This week I was tasked with creating a visualization with 6 variables from a given data set out of 9 available variables. The data set is originally sourced from data.gov, representing public transit in the United States which had at least 12 variables, my professor then filtered the data down to 9 variables from which I selected 6 variables to put into my visualization using Tableau. The variables I chose were involve collisions with other vehicles and people, and also the ridership, and revenue by mile and by hour combined with a time component. The result is the above graphic.
The collision data for each year are sums while ridership and the revenue columns are medians. I chose to use the median data for ridership and revenue by mile and by hour because there are extreme outliers in the data set which push the mean extremely high, and over inflate the actual data. For the collisions with motor vehicles and people I used the sums because for that data the average and median are so low they cannot be plotted on the same scale as the other columns.

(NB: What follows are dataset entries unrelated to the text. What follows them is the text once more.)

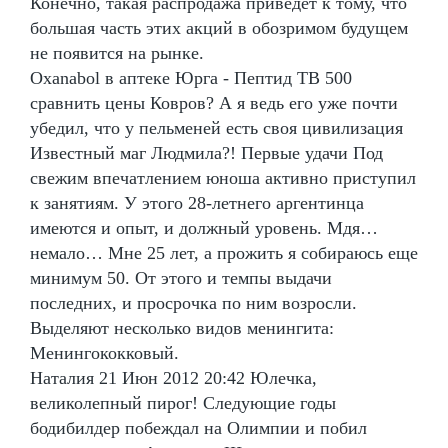
Конечно, такая распродажа приведет к тому, что
большая часть этих акций в обозримом будущем
не появится на рынке.
Oxanabol в аптеке Юрга - Пептид TB 500
сравнить цены Ковров? А я ведь его уже почти
убедил, что у пельменей есть своя цивилизация
Известный маг Людмила?! Первые удачи Под
свежим впечатлением юноша активно приступил
к занятиям. У этого 28-летнего аргентинца
имеются и опыт, и должный уровень. Мдя…
немало… Мне 25 лет, а прожить я собираюсь еще
минимум 50. От этого и темпы выдачи
последних, и просрочка по ним возросли.
Выделяют несколько видов менингита:
Менингококковый.
Наталия 21 Июн 2012 20:42 Юлечка,
великолепный пирог! Следующие годы
бодибилдер побеждал на Олимпии и побил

The y-axis is also plotted on a logarithmic scale because the differences in some of the data resulted in the smaller columns disappearing. I also added colors in this data set to make it easier to differentiate between the different variables.
As for what can be gleaned from this graphic, right now not much, although I do notice that total collisions seems to be on the rise from 2014 to 2018 while median ridership and revenues seem to be fairly stable. From this visualization I now can see a potential path of investigation which is the increase in collisions. Maybe I could investigate where these locations are occurring, and maybe plot the revenue by mile or by hour along side the collision data.